A piscina era grande, possuía um trampolim e um escorregador, azulejos de pedra formavam a decoração do piso da área da piscina e cadeiras de praia davam um toque mais chique, uma cerca de vidro azul marinho rodeava todo o espaço da piscina e abaixo desta, num cômodo fechado havia um pequeno salão de jogos que abrigava uma mesa de sinuca, um pebolim e uma mesa de pingue-pongue.

Cortez pegou seu facão e começou a checar todas as áreas da casa, certificando-se de que zumbis não haviam invadido e se apossado do local, Túlio checou a proteção da casa e verificou se ainda existia energia, para a sorte deles a casa possuía um gerador autônomo que funcionara todo este tempo.

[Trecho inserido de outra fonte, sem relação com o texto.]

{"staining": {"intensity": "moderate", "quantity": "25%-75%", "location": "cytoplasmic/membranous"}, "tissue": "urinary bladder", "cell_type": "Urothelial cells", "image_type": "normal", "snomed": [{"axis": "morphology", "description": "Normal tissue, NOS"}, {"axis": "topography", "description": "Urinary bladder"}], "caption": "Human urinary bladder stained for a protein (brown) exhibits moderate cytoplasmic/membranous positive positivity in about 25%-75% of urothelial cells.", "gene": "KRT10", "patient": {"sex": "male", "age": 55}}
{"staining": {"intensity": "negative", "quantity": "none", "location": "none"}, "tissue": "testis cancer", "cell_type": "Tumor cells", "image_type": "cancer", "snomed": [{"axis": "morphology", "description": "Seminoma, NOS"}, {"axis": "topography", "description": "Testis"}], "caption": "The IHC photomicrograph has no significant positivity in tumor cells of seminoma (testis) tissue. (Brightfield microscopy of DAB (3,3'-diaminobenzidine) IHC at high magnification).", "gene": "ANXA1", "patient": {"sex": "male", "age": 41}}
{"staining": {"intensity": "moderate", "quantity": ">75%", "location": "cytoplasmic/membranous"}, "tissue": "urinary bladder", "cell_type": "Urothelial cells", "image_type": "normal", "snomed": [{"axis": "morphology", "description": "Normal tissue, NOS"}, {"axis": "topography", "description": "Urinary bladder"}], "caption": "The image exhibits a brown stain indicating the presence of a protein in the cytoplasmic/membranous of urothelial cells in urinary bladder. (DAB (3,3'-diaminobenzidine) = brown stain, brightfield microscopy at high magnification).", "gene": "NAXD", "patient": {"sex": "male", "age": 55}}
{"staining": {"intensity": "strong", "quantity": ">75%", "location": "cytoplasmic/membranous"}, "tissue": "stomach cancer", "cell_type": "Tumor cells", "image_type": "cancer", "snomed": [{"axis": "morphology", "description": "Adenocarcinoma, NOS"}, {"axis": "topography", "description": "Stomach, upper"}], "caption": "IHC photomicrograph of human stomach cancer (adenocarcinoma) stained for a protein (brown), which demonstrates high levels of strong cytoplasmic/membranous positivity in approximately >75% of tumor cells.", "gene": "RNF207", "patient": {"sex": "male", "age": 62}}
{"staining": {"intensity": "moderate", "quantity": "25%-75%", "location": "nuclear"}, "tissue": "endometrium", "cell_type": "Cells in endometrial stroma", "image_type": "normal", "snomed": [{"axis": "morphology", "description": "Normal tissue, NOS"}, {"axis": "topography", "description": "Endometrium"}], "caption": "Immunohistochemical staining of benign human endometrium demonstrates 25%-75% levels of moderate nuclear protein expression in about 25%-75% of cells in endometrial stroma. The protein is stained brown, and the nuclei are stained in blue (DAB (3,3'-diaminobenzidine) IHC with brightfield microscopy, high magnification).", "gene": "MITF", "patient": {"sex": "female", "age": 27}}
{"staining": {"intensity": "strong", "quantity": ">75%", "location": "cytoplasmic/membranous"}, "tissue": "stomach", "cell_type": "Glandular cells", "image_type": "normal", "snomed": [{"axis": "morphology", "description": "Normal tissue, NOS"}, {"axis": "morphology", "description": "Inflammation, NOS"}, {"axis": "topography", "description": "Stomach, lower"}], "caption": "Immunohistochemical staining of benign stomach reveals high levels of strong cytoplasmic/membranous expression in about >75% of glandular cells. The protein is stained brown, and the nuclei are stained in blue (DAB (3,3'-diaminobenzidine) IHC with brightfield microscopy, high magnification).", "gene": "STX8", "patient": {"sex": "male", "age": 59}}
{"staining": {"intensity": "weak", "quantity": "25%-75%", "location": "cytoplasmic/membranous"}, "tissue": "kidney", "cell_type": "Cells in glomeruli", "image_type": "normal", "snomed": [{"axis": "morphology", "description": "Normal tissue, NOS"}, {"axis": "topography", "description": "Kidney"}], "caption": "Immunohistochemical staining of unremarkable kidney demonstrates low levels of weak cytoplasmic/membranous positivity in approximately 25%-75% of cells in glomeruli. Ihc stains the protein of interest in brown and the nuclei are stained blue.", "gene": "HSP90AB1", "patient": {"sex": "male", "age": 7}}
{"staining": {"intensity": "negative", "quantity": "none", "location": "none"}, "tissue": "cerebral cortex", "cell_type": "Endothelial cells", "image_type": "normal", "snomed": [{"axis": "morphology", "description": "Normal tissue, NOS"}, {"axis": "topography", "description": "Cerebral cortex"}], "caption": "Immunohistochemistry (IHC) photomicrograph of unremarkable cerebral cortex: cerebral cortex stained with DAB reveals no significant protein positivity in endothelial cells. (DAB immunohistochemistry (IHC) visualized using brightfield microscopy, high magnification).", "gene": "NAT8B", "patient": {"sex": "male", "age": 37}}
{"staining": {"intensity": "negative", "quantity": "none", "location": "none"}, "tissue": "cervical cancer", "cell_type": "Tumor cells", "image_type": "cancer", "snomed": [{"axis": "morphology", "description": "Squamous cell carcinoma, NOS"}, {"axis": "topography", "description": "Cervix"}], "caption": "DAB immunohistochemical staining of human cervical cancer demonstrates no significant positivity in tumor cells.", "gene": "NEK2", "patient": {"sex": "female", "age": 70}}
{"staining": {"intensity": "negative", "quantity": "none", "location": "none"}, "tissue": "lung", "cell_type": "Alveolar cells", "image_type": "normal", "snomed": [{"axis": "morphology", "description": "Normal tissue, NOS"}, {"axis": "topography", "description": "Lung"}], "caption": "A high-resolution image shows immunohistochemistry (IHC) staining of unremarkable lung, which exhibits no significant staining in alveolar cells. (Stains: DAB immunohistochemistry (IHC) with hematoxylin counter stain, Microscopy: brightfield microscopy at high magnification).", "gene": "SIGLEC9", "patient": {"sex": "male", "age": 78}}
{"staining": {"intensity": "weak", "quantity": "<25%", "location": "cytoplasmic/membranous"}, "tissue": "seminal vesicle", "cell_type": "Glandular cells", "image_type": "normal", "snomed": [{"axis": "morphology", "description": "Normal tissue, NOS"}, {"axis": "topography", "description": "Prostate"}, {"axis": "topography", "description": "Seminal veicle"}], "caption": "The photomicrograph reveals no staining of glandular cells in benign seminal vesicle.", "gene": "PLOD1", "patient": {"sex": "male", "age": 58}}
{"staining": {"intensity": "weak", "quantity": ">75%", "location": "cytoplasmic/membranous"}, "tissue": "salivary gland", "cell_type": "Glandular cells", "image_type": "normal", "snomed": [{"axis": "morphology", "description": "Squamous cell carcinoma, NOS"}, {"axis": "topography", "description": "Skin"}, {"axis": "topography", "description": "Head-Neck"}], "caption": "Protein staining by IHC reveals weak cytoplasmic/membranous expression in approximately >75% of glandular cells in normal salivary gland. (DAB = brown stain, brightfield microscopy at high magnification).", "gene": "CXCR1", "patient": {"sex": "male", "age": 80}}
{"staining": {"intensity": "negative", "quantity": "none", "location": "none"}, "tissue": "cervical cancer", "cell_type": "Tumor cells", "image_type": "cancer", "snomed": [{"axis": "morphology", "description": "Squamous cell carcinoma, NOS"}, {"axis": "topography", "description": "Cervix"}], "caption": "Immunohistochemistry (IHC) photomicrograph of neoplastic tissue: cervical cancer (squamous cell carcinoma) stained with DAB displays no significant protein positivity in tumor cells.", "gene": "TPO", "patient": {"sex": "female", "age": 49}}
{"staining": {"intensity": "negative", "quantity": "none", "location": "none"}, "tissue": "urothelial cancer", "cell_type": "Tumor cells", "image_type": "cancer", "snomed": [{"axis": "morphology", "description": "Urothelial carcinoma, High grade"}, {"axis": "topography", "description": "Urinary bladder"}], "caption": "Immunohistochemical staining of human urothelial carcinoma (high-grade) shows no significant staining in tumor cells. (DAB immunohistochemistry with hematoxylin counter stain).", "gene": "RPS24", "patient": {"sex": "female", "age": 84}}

Daniele apenas guardou os mantimentos que lhes restavam na despensa da casa e verificou se a casa possuía mantimentos.

Enfim eles estavam num lugar protegido e em boa localização, ao redor da casa existia um pequeno mercado e a sua frente uma farmácia. Aquela casa era um achado incrível, um lugar para eles chamarem enfim de lar, uma nova esperança para recomeçar.